Medioni demonstrates how to use his technology.
From the moment we open our eyes in the morning, our brain processes, seemingly effortlessly, what we see. Eugenia Barrera does not have this luxury. For her and the estimated 6.5 million blind or visually impaired Americans, life is more complicated.
Even in her own home, Barrera struggles to navigate and find specific items. Stepping into an unfamiliar environment can elevate these difficulties from somewhat challenging to incredibly stressful.
USC Viterbi Computer Science Professor Gerard Medioni wants to make it easier for her and other visually impaired people to get around.
Computer vision specialist Medioni and Biomedical Engineering Professor James Weiland, along with their teams, have created a pair of glasses and a vest that do just that.
This glasses-vest combination is a type of “seeing eye” for the blind. The glasses observe the environment and the vest gives directions, much like a seeing-eye dog sees and leads.
The glasses create a 3D image of the surrounding environment using two cameras. Although the blind person cannot see this image, the computer can, using it to analyze the setting.
With this image, the computer can distinguish between obstacles and open space. Using this information, the computer sends signals to a vest through four sensors, much like the brain sends messages to the body.
Getting close to an object triggers a warning buzz. If a person is too close to a table on their left, the lower left sensor would buzz, telling the person to move away from that object. No sound means all clear.
Medioni and Weiland’s team started out in 2008 with the simple task of autonomously navigating an obstacle course, originally funded by an NSF grant. The project is currently funded by the Telemedicine and Advanced Technology Research Center. Through collaboration with the Braille Institute, Barrera tested this technology in a parking lot. It gave her a sense of independence she had not previously experienced.

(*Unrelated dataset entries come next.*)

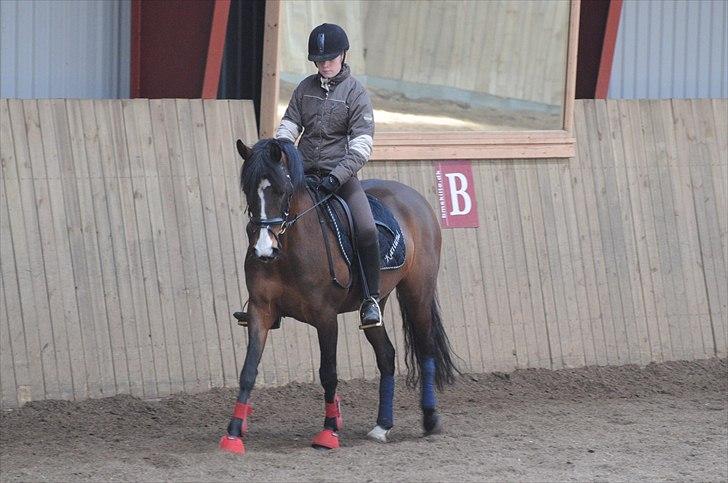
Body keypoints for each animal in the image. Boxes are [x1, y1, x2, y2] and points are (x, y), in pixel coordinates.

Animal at [219, 138, 457, 455]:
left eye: (282, 190)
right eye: (248, 190)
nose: (264, 250)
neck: (290, 248)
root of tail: (414, 198)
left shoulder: (325, 317)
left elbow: (328, 372)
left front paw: (329, 431)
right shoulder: (261, 310)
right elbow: (248, 370)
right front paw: (233, 433)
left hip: (417, 292)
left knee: (426, 348)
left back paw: (430, 420)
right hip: (376, 303)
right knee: (386, 355)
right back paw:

"For me, it was very freeing," she said. Iit gave me freedom to not have to ask so many people for help. I can be more independent."
The project was largely successful, but Medioni and his team did not stop there. They realized that life is not a static obstacle course made in a laboratory.
In real-life scenarios, obstacles are not always stationary. Often, they are moving people. Still, people will move out of the way. So, Medioni and his team advanced their technology to differentiate between threatening obstacles-buildings, branches, or benches- and non-threatening obstacles such as people.
To test this technology, Medioni and his team imagined the most hectic scene possible: USC campus on a football game day, when swarms of people can overwhelm even someone with 20/20 vision. The glasses and vest successfully led a team member to a destination without the vest buzzing incessantly.
The next real-life obstacle course the team will test is a grocery store. The glasses-vest combination will lead the test subject to a specific item in the grocery store for them to pick up. The test will take place in October.
Medioni enjoy his research and how it benefits people in need.
“The best part of it all is that people actually like the system,” Medioni said. “We really started from the beginning to involve patients and get their feedback and make sure that this was something that would be helpful and useful.”
Based on this feedback, Medioni and his team added one more layer of complexity to the problem: communication. They recognized that lack of vision makes it difficult, if not impossible, to understand non-verbal communication such as hand gestures or facial expressions. Medioni wants to change that by addressing the most complex and nuanced issue yet.
This would allow a blind person to fully understand the situation, such as a meeting at work. With facial recognition technology, they would be able to tell who is being addressed based on where someone is looking or how serious or joking the speaker is based on facial expressions. Medioni is experimenting with ways to communicate this information to the blind person, potentially using the vest again or through a speaker in their ear.
“They want to be part of the working environment,” Medioni said. “They want to be inserted in society and that’s really what we are trying to help them accomplish.”
The project is still in its early stages.
Barrera for one has become a big fan of Medioni’s work and its implications for people like her.
“I keep telling them to hurry up and finish,” Barrera said. “I need this in my life.”